# The problem
What lines in the records below mention "umfassen"? List them all.

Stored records
***

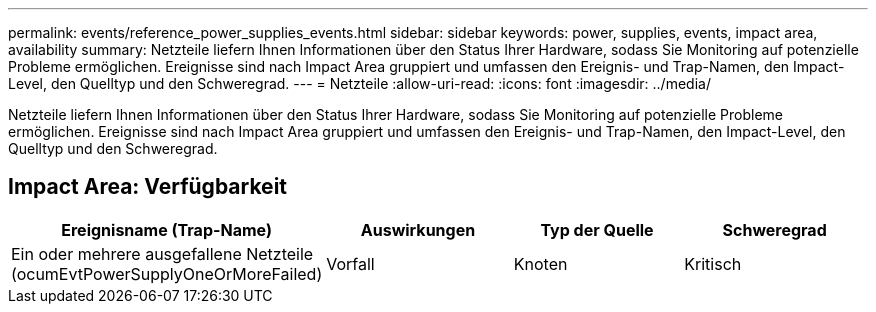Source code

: ---
permalink: events/reference_power_supplies_events.html 
sidebar: sidebar 
keywords: power, supplies, events, impact area, availability 
summary: Netzteile liefern Ihnen Informationen über den Status Ihrer Hardware, sodass Sie Monitoring auf potenzielle Probleme ermöglichen. Ereignisse sind nach Impact Area gruppiert und umfassen den Ereignis- und Trap-Namen, den Impact-Level, den Quelltyp und den Schweregrad. 
---
= Netzteile
:allow-uri-read: 
:icons: font
:imagesdir: ../media/


[role="lead"]
Netzteile liefern Ihnen Informationen über den Status Ihrer Hardware, sodass Sie Monitoring auf potenzielle Probleme ermöglichen. Ereignisse sind nach Impact Area gruppiert und umfassen den Ereignis- und Trap-Namen, den Impact-Level, den Quelltyp und den Schweregrad.



== Impact Area: Verfügbarkeit

|===
| Ereignisname (Trap-Name) | Auswirkungen | Typ der Quelle | Schweregrad 


 a| 
Ein oder mehrere ausgefallene Netzteile (ocumEvtPowerSupplyOneOrMoreFailed)
 a| 
Vorfall
 a| 
Knoten
 a| 
Kritisch

|===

***

# Answer below
summary: Netzteile liefern Ihnen Informationen über den Status Ihrer Hardware, sodass Sie Monitoring auf potenzielle Probleme ermöglichen. Ereignisse sind nach Impact Area gruppiert und umfassen den Ereignis- und Trap-Namen, den Impact-Level, den Quelltyp und den Schweregrad. 
Netzteile liefern Ihnen Informationen über den Status Ihrer Hardware, sodass Sie Monitoring auf potenzielle Probleme ermöglichen. Ereignisse sind nach Impact Area gruppiert und umfassen den Ereignis- und Trap-Namen, den Impact-Level, den Quelltyp und den Schweregrad.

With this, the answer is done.